What can we learn from this speech about Hungary’s breakthrough economic system? Nothing new. Hungary will not be a welfare state but a workfare state. Hungary will handle the economic crisis differently from the rest of the world. Common wisdom holds that after an economic crisis there will be a slow recovery and that as an economy starts to recover investment will grow and with it job opportunities. The Hungarian solution will be the opposite of this sequence of events. They will start with work which will eventually solve the economic crisis. I don’t think that I have tell you how fallacious this argument is. If there is no private investment and the state doesn’t have money, as Orbán admitted in this speech, then only useless public work can be provided. And digging roadside drains financed by public money will never amount to anything. Orbán invoked the example of Roosevelt, but anyone familiar with economic history knows that the end of the Great Depression in the United States wasn’t brought about by FDR’s public work projects.

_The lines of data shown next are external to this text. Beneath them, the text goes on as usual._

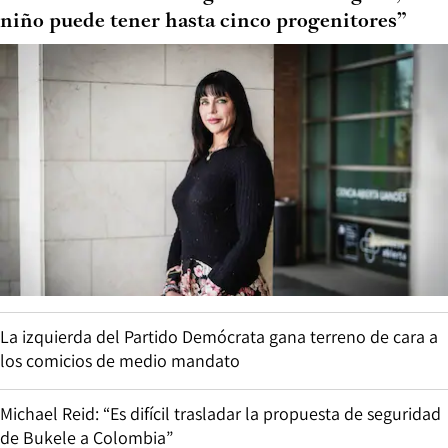
niño puede tener hasta cinco progenitores”
La izquierda del Partido Demócrata gana terreno de cara a
los comicios de medio mandato
Michael Reid: “Es difícil trasladar la propuesta de seguridad
de Bukele a Colombia”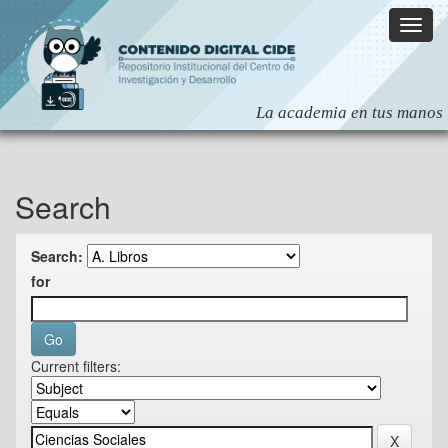
Skip
navigation
Search
Search:
for
Current filters: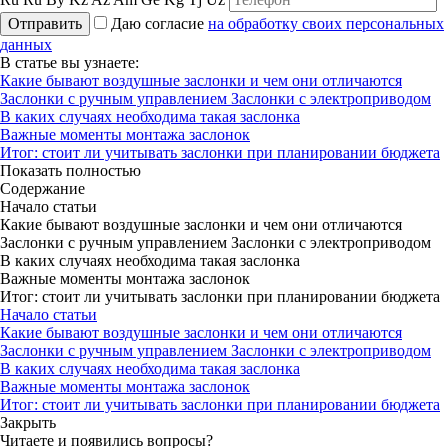
Отправить
Даю согласие
на обработку своих персональных
данных
В статье вы узнаете:
Какие бывают воздушные заслонки и чем они отличаются
Заслонки с ручным управлением
Заслонки с электроприводом
В каких случаях необходима такая заслонка
Важные моменты монтажа заслонок
Итог: стоит ли учитывать заслонки при планировании бюджета
Показать полностью
Содержание
Начало статьи
Какие бывают воздушные заслонки и чем они отличаются
Заслонки с ручным управлением
Заслонки с электроприводом
В каких случаях необходима такая заслонка
Важные моменты монтажа заслонок
Итог: стоит ли учитывать заслонки при планировании бюджета
Начало статьи
Какие бывают воздушные заслонки и чем они отличаются
Заслонки с ручным управлением
Заслонки с электроприводом
В каких случаях необходима такая заслонка
Важные моменты монтажа заслонок
Итог: стоит ли учитывать заслонки при планировании бюджета
Закрыть
Читаете и появились вопросы?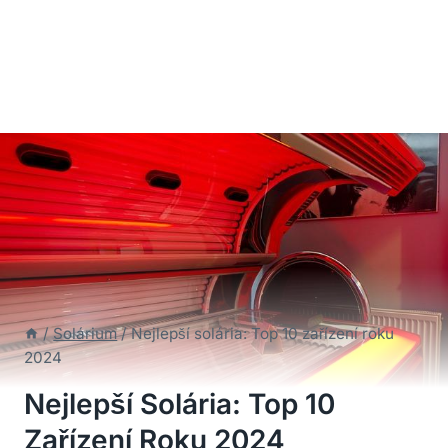
/
Solárium
/
Nejlepší solária: Top 10 zařízení roku
2024
Nejlepší Solária: Top 10
Zařízení Roku 2024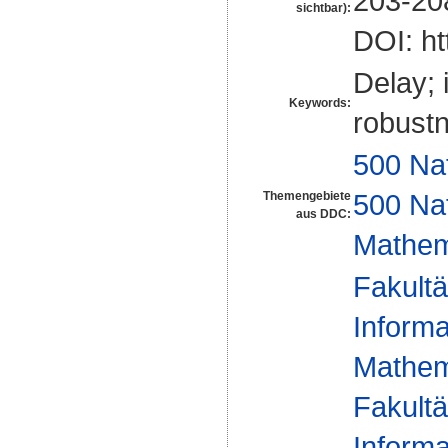
203-20
sichtbar):
DOI: ht
Delay; 
Keywords:
robustn
500 Na
500 Na
Themengebiete
aus DDC:
Mathem
Fakultä
Informa
Mathem
Fakultä
Informa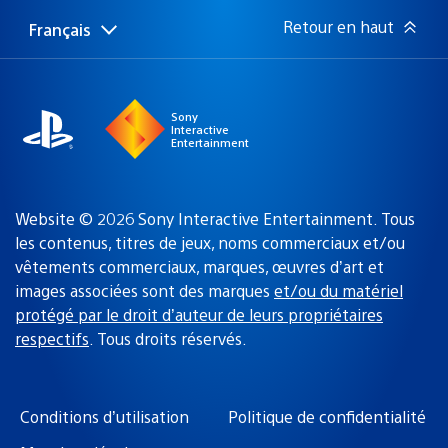
:
Retour en haut
Français
Choisir
Région
une
actuelle
région
:
Sony
Interactive
Entertainment
Website © 2026 Sony Interactive Entertainment. Tous
les contenus, titres de jeux, noms commerciaux et/ou
vêtements commerciaux, marques, œuvres d’art et
images associées sont des marques
et/ou du matériel
protégé par le droit d’auteur de leurs propriétaires
respectifs
. Tous droits réservés.
Conditions d’utilisation
Politique de confidentialité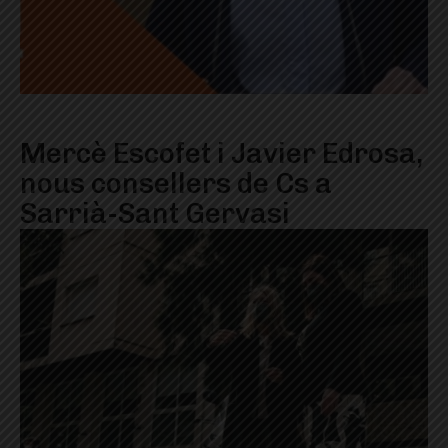
Mercè Escofet i Javier Edrosa,
nous consellers de Cs a
Sarrià-Sant Gervasi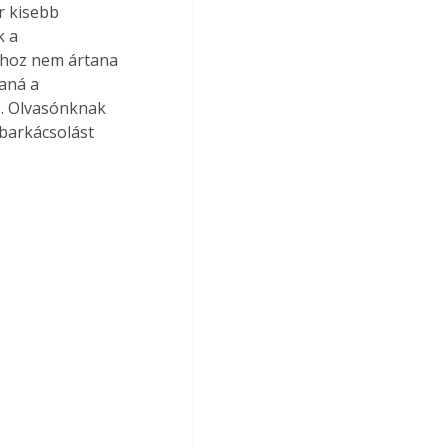
r kisebb 
 a 
ához nem ártana 
aná a 
. Olvasónknak 
barkácsolást 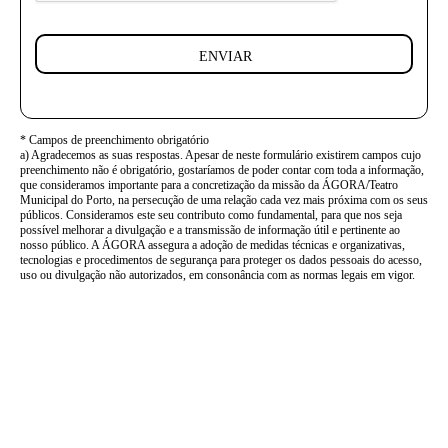
ENVIAR
* Campos de preenchimento obrigatório
a) Agradecemos as suas respostas. Apesar de neste formulário existirem campos cujo
preenchimento não é obrigatório, gostaríamos de poder contar com toda a informação,
que consideramos importante para a concretização da missão da ÁGORA/Teatro
Municipal do Porto, na persecução de uma relação cada vez mais próxima com os seus
públicos. Consideramos este seu contributo como fundamental, para que nos seja
possível melhorar a divulgação e a transmissão de informação útil e pertinente ao
nosso público. A ÁGORA assegura a adoção de medidas técnicas e organizativas,
tecnologias e procedimentos de segurança para proteger os dados pessoais do acesso,
uso ou divulgação não autorizados, em consonância com as normas legais em vigor.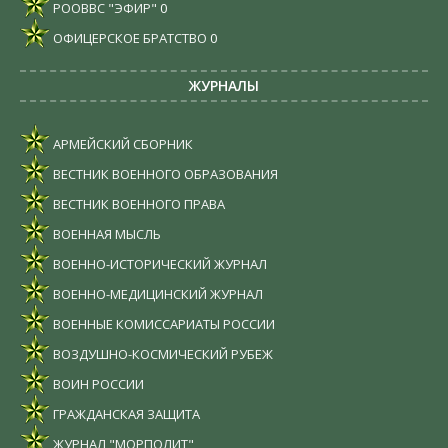
РООВВС "ЭФИР"
0
ОФИЦЕРСКОЕ БРАТСТВО
0
ЖУРНАЛЫ
АРМЕЙСКИЙ СБОРНИК
ВЕСТНИК ВОЕННОГО ОБРАЗОВАНИЯ
ВЕСТНИК ВОЕННОГО ПРАВА
ВОЕННАЯ МЫСЛЬ
ВОЕННО-ИСТОРИЧЕСКИЙ ЖУРНАЛ
ВОЕННО-МЕДИЦИНСКИЙ ЖУРНАЛ
ВОЕННЫЕ КОМИССАРИАТЫ РОССИИ
ВОЗДУШНО-КОСМИЧЕСКИЙ РУБЕЖ
ВОИН РОССИИ
ГРАЖДАНСКАЯ ЗАЩИТА
ЖУРНАЛ "МОРПОЛИТ"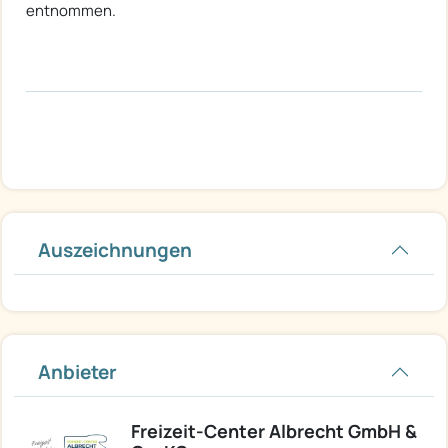
entnommen.
Auszeichnungen
Anbieter
Freizeit-Center Albrecht GmbH &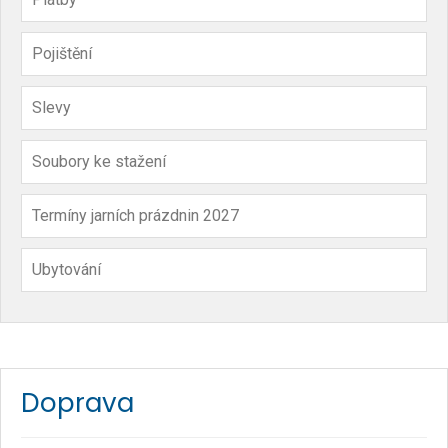
Pojištění
Slevy
Soubory ke stažení
Termíny jarních prázdnin 2027
Ubytování
Doprava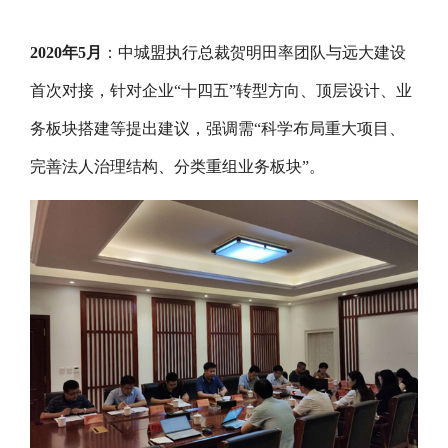
2020年5月
：中城盟执行总裁贺明田率团队与远大建设
首次对接，针对企业“十四五”转型方向、顶层设计、业
务板块搭建等提出建议，强调需“科学布局重大项目、
完善法人治理结构、分类重组业务板块”。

As I said at the beginning, the speech was a combination of brutal honesty and outright lies. Here are a few lies. In 2010 Hungary was in a worse economic state than Greece. Since then Hungary’s economic policy has been most successful. In the European Union only five countries managed to lower their national debt and Hungary is one of them. This, of course, is not true. In fact, the national debt has grown. It is true that the excessive deficit procedure was lifted by Brussels against Hungary, but the budget is so tight that there is a good possibility that Hungary will not be able to hold the 2.9% deficit currently projected. He repeated the lie that before 2010 only 1.8 million people paid taxes and now there are 4 million. And, not a lie but a conveniently undated forecast, Hungary will be the leading economic force in the region just as it was ten years ago.

And finally, a few interesting comments from the Q&A session. This is always the time that Orbán improvises and comes up with some interesting “facts.” All cities east of Strasbourg are “German cities.” Like, for example, Vienna, Prague, and and even St. Petersburg. There is only one exception: Budapest. The same Budapest where the majority of the population as late as the second half of the nineteenth century was largely German-speaking? Where first there was a German theater and only afterwards a Hungarian theater?

His thoughts on networking were also amusing. For Hungarians networking is a strange idea because what is networking really? Hungarians are friendly and hospitable, but networking is based on “calculation.” One does something for somebody in order to get something in return. This is really alien to the Hungarian psyche. But the world went a different way and, although it is nice to be old-fashioned occasionally, yes, Hungarians must learn the art of networking.

One final word on Orbán’s illiberal constitution. Yesterday, Károly Herényi, the second man in the Ibolya Dávid-led MDF, wrote an article in Galamus. Here is a man who is not considered to be a far-left liberal. On the contrary. He was a member of a moderate right-of-center party. And what does he say? There is no way that Orbán’s constitution can stay after a (possible) victory by the democratic forces. It must go. He considers any attempt by Gordon Bajnai to make a deal with Viktor Orbán a mistake. He suggests holding a referendum on the constitution right after the election to decide its fate.  I agree with him.